• [PROBLEM]:
Every record here needs to be duplicated exactly.

____ EXERCISE INPUT

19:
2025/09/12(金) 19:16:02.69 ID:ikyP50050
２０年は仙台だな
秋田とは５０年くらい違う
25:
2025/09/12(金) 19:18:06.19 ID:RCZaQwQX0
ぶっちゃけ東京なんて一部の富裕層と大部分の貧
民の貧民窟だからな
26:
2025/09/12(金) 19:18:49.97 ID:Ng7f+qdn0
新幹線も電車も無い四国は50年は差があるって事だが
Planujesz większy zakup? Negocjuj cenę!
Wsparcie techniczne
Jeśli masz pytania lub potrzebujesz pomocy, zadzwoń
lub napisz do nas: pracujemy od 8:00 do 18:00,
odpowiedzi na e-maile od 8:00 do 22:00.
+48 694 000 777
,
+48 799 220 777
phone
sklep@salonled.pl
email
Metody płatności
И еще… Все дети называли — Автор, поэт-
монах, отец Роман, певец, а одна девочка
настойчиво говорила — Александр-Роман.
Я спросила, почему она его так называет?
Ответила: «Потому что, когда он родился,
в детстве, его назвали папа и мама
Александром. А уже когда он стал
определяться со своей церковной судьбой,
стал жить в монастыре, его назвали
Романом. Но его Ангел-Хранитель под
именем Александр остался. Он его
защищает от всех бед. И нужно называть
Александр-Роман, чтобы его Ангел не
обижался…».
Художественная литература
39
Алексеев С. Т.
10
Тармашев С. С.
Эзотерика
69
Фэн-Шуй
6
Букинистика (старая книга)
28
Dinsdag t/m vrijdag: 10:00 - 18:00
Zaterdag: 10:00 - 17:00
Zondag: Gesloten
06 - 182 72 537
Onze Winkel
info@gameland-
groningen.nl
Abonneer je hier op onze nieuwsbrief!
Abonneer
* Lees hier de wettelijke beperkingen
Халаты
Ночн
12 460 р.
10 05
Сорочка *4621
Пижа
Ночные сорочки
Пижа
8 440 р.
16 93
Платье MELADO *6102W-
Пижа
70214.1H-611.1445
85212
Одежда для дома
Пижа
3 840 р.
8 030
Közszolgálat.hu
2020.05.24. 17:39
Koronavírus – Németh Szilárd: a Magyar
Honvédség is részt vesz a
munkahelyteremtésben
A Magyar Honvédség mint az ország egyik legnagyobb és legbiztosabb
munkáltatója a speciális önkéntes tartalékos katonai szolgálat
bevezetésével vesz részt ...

________

• [SOLUTION]:
19:
2025/09/12(金) 19:16:02.69 ID:ikyP50050
２０年は仙台だな
秋田とは５０年くらい違う
25:
2025/09/12(金) 19:18:06.19 ID:RCZaQwQX0
ぶっちゃけ東京なんて一部の富裕層と大部分の貧
民の貧民窟だからな
26:
2025/09/12(金) 19:18:49.97 ID:Ng7f+qdn0
新幹線も電車も無い四国は50年は差があるって事だが
Planujesz większy zakup? Negocjuj cenę!
Wsparcie techniczne
Jeśli masz pytania lub potrzebujesz pomocy, zadzwoń
lub napisz do nas: pracujemy od 8:00 do 18:00,
odpowiedzi na e-maile od 8:00 do 22:00.
+48 694 000 777
,
+48 799 220 777
phone
sklep@salonled.pl
email
Metody płatności
И еще… Все дети называли — Автор, поэт-
монах, отец Роман, певец, а одна девочка
настойчиво говорила — Александр-Роман.
Я спросила, почему она его так называет?
Ответила: «Потому что, когда он родился,
в детстве, его назвали папа и мама
Александром. А уже когда он стал
определяться со своей церковной судьбой,
стал жить в монастыре, его назвали
Романом. Но его Ангел-Хранитель под
именем Александр остался. Он его
защищает от всех бед. И нужно называть
Александр-Роман, чтобы его Ангел не
обижался…».
Художественная литература
39
Алексеев С. Т.
10
Тармашев С. С.
Эзотерика
69
Фэн-Шуй
6
Букинистика (старая книга)
28
Dinsdag t/m vrijdag: 10:00 - 18:00
Zaterdag: 10:00 - 17:00
Zondag: Gesloten
06 - 182 72 537
Onze Winkel
info@gameland-
groningen.nl
Abonneer je hier op onze nieuwsbrief!
Abonneer
* Lees hier de wettelijke beperkingen
Халаты
Ночн
12 460 р.
10 05
Сорочка *4621
Пижа
Ночные сорочки
Пижа
8 440 р.
16 93
Платье MELADO *6102W-
Пижа
70214.1H-611.1445
85212
Одежда для дома
Пижа
3 840 р.
8 030
Közszolgálat.hu
2020.05.24. 17:39
Koronavírus – Németh Szilárd: a Magyar
Honvédség is részt vesz a
munkahelyteremtésben
A Magyar Honvédség mint az ország egyik legnagyobb és legbiztosabb
munkáltatója a speciális önkéntes tartalékos katonai szolgálat
bevezetésével vesz részt ...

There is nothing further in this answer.